In the seventy-nine years since his death, Chesterton as a writer of London—author of The Napoleon of Notting Hill and The Man Who Was Thursday, city-based editor, journalist, and man of letters—has increasingly stood in the shadow of Chesterton as Christian. His most popular works, the Father Brown stories (which probably remain popular more for their protagonist’s skills as an amateur detective than for his professional priestly grasp of arcane Catholic apologetics, much as the one informs the other), have even, in their television reincarnation, been relocated out of their original urban and suburban settings to the kind of rustic village beloved by devotees of period English crime stories: in effect, Miss Marple goes to church. It tends not to be journals devoted primarily to modernism per se, or to literary London, that provide academic articles on Chesterton with their most receptive homes, but rather the period-specific ELT or the Christian-oriented journal Seven: An Anglo-American Literary Review (Chesterton’s six co-religionists being George MacDonald, C. S. Lewis, J. R. R. Tolkien, Charles Williams, Dorothy L. Sayers, and Owen Barfield). And as the quite remarkable advocacy of Chesterton’s credentials for canonization has gained ground, the tendency to see him primarily as a devotional writer has grown with it. His once equally assured position as a writer of London—in the sense that, say, Charles Dickens, or George Gissing, or Peter Ackroyd, or Iain Sinclair are of London—has long since come to seem secondary to his theological affiliations.

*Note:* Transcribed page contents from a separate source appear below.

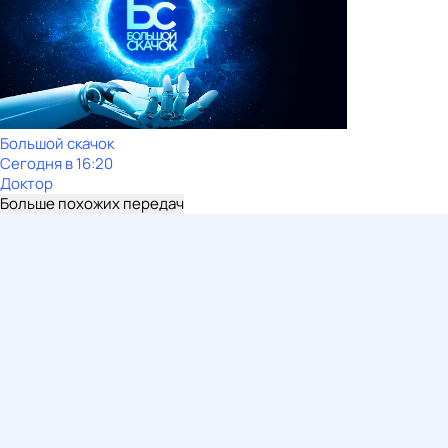
Большой скачок
Сегодня в 16:20
Доктор
Больше похожих передач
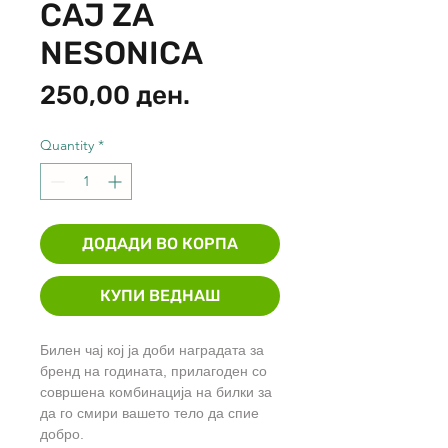
CAJ ZA
NESONICA
Price
250,00 ден.
Quantity
*
ДОДАДИ ВО КОРПА
КУПИ ВЕДНАШ
Билен чај кој ја доби наградата за
бренд на годината, прилагоден со
совршена комбинација на билки за
да го смири вашето тело да спие
добро.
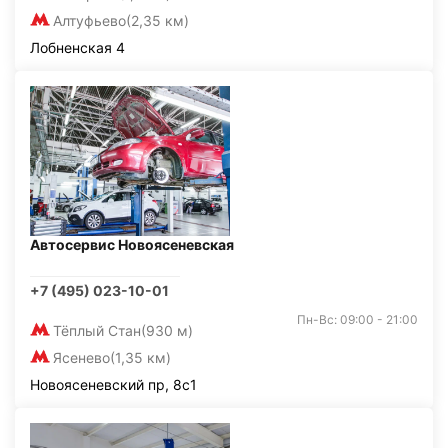
Алтуфьево
(2,35 км)
Лобненская 4
Автосервис Новоясеневская
+7 (495) 023-10-01
Пн-Вс: 09:00 - 21:00
Тёплый Стан
(930 м)
Ясенево
(1,35 км)
Новоясеневский пр, 8с1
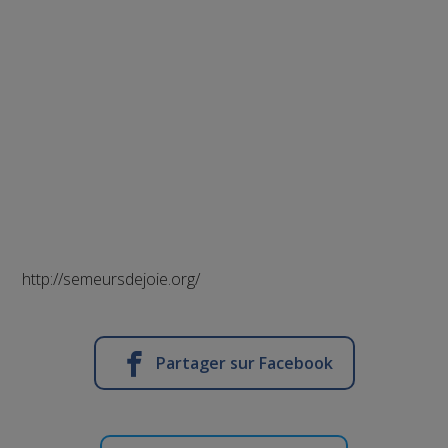
http://semeursdejoie.org/
Partager sur Facebook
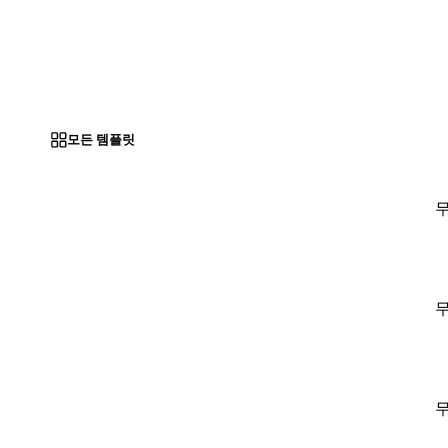
모든 템플릿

In a variety of complementary ways, this collection does much to bring the two back into a symbiotic relationship with each other. The terms to which Michael D. Hurley’s excellent opening essay, “Why Chesterton Loved London,” recurrently resorts to pin down the particular quality of his response to the city and its inhabitants echo the distinctive visionary emphasis: “joyous mystery,” “rapt and reverent attention,” “dizzying awe,” “capable of redemption into innocence.” Lynne Hapgood’s version of “The Chestertonian City,” which works subtly with the interplay between “the single (subjective and a/historical) and the plural (material and historical),” offers a somewhat bleaker reading of the modern city: “he invites his readers to reject the idea of the urban as pregnant with ever-proliferating and significant new meanings and to recognize the modern condition as sclerotic, the channels to memory, tradition and self-actualization blocked.” Yet she too moves to a reading of The Ballad of the White Horse and The Napoleon of Notting Hill [End Page 432] that identifies in the interplay between singularity and plurality the fostering of “a sense of mystery and wonder.” This leads seamlessly into a view of the Father Brown stories as “the progress of a priest/detective through the streets and homes of London and from mystery to clarity … the process of recovering wisdom from the confusion of the city.”